Come on, Frack. Sometime there you gotta let da cocksucker breathe!

Eric was getting good at relaxing his neck muscles and killing his gag reflex.

Don’t worry. I’ll back off if I see ’im ’bout to pass out.

Joe would smile, having heard it before — Eric figured.

Frack had no trouble coming in Eric’s mouth or ass, even when Eric only got in the first ten or so inches. Joe had to work up a sweat to get off in Eric’s mouth. (In Eric’s butt he did better.) And he always had a pocket full of condoms.

When Eric suggested Frack use one too, Frack chuckled. Where? On mah li’l finger? Frack’s hands were big. Don’t worry — ain’t nothin’ been up mah hole this month ’ceptin’ your mother fuckin’ white boy tongue.

Both men were really into “tongue-wrastlin’ wid dis fine white bitch,” which Eric had gotten used to and even liked, teeth or no teeth.

For Eric, the Fourth’s real fireworks had come mostly before seven in the morning.

Over the last week-and-a-half a bow-legged black kid, twenty-two or twenty-three, kind of simple and good natured, called Pickle, who’d told them all how he’d started out in a Wyoming orphanage, would turn up every other day and hang around to watch, then get a blowjob from Eric when he’d finished with Joe and Frack.

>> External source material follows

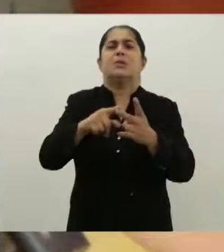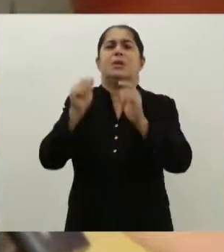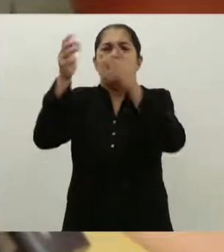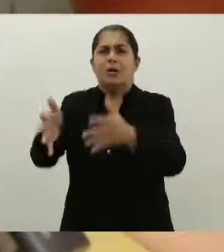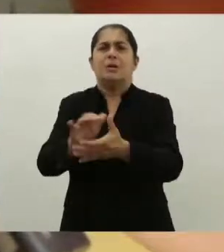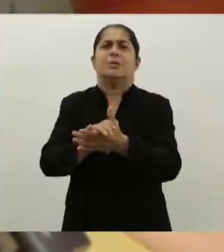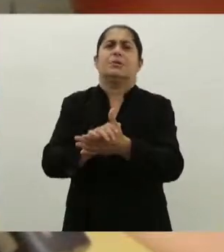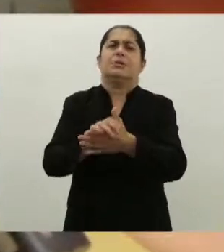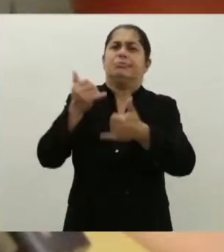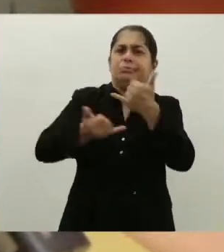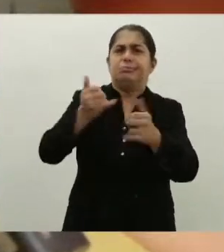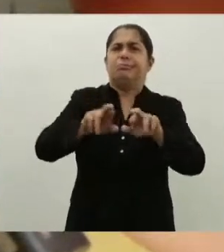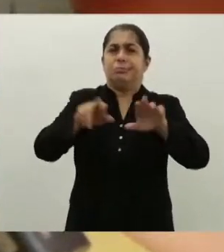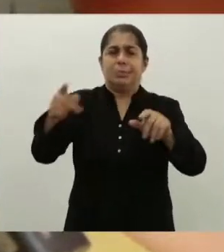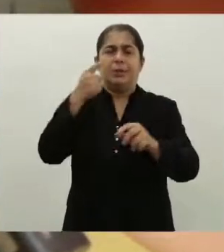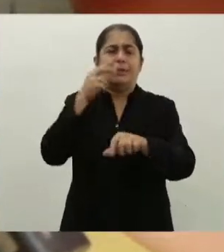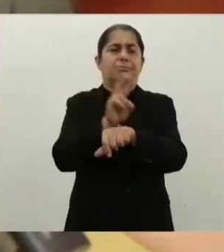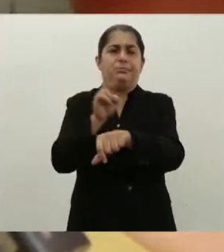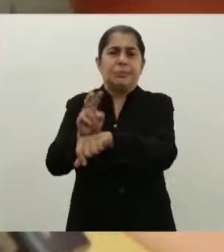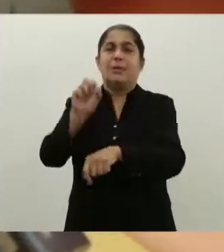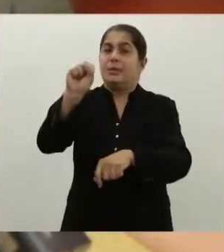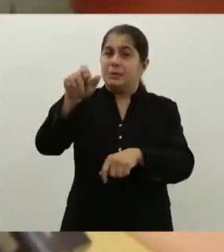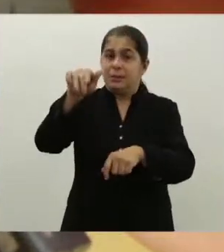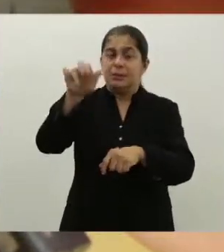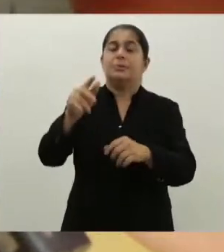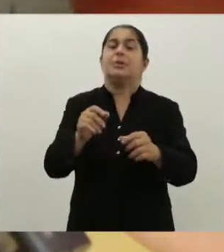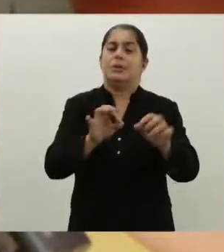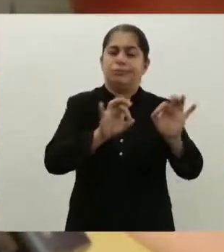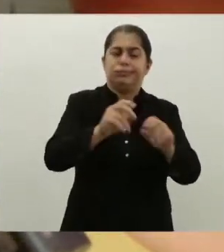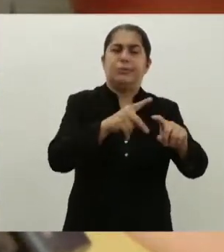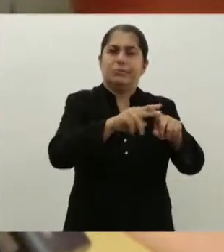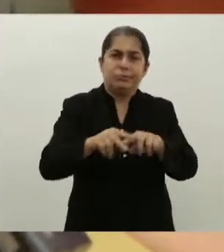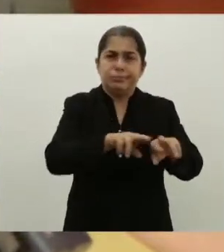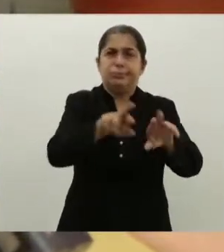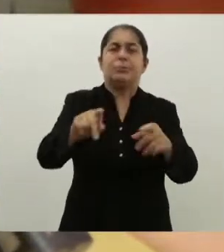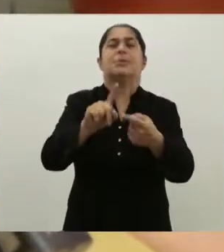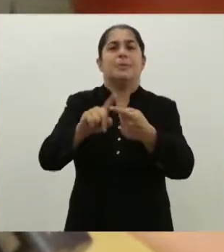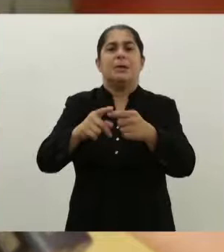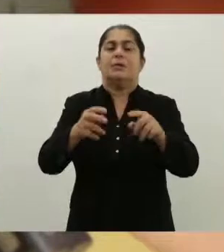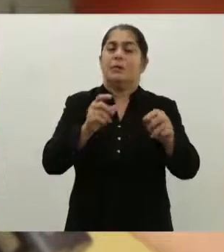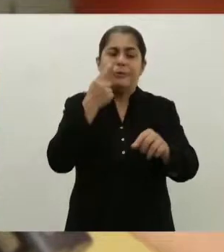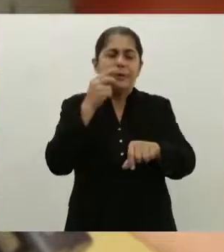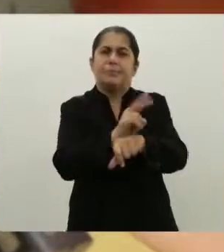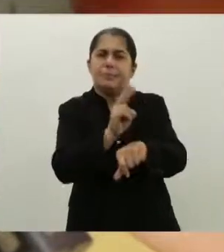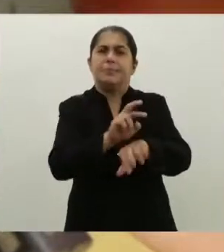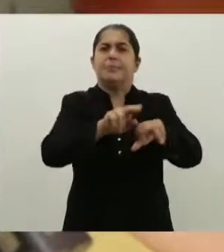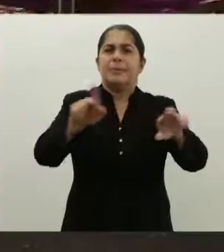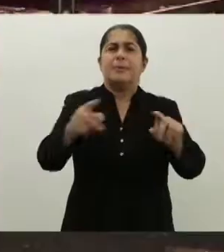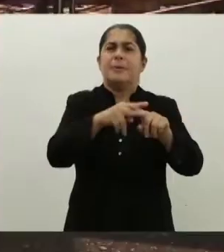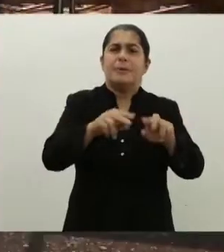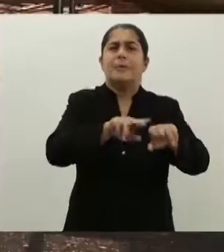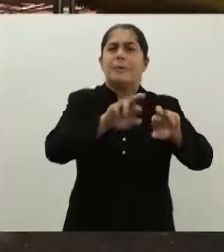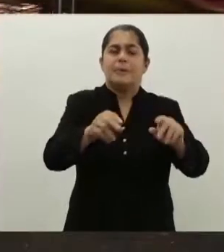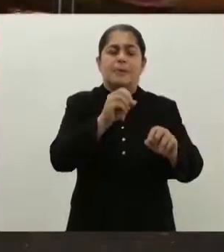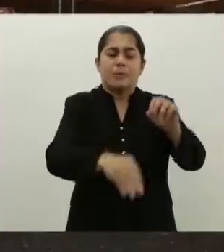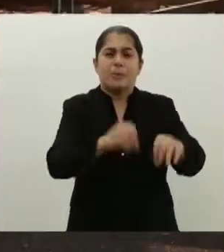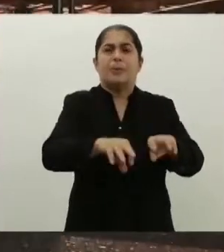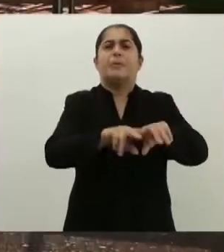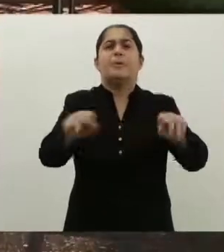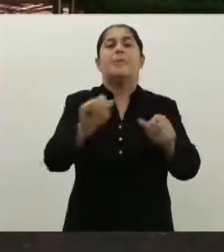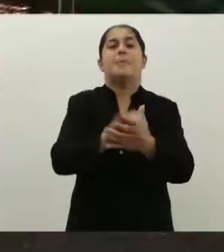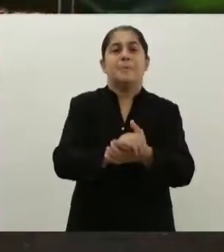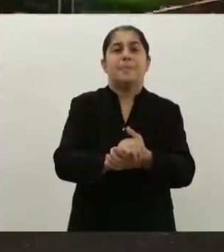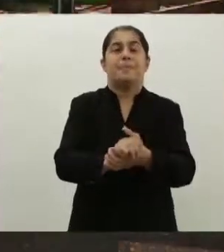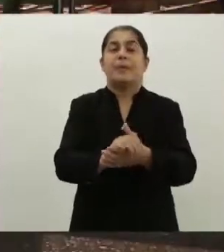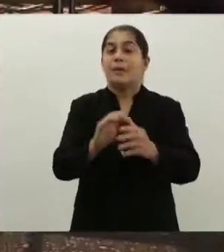alimentação, a área de jogos, tudo isso ficou a cargo da CEDURB, a montagem e acompanhamento e desmontagem também. Para evitar que a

When Pickle got excited about anything or even laughed hard, he peed his pants.

He didn’t mind Eric feeling it, though, through the sopping denim. He was nice looking in a kind of goofy way. He’d got his name because someone had said he smelled like the inside of an old pickle barrel. Actually, the smell was old piss: he only changed his pants, he said, when someone, sorry for him, gave him new ones. At the beginning Eric had brought him a pair of his own and gotten a grateful grin, as Pickle put them on right there, then vigorously tore apart the discarded one’s he’d been wearing and threw them out on the sidewalk; but when, two days later, Pickle was back and Eric smelled him, he realized replacing Pickle’s jeans would be an endless job.

If Joe had a coffee, he’d let Eric — even Pickle — have a swallow or two, though Frack would say, Don’t let dem drink out dat cup, nigger! Day gonna give us some damned diseases or somethin’. If my ol’ gift o’ God start’ dribblin’ dat gonorrhea shit an’ I gotta get my black ass stuck full o’ needles again, or I come down wid dat HIV, I’m go’n’ bus’ some white an’ black ass both wid sumpin’ ’sides my dick!

Joe would chuckle and say, If de scumbags got diseases, Frack, we’re a little late for dat now, and pass Pickle or Eric the blue cardboard container, printed with white columns, which smelled so good and tasted so bitter under the sweetness — while Frack humphed.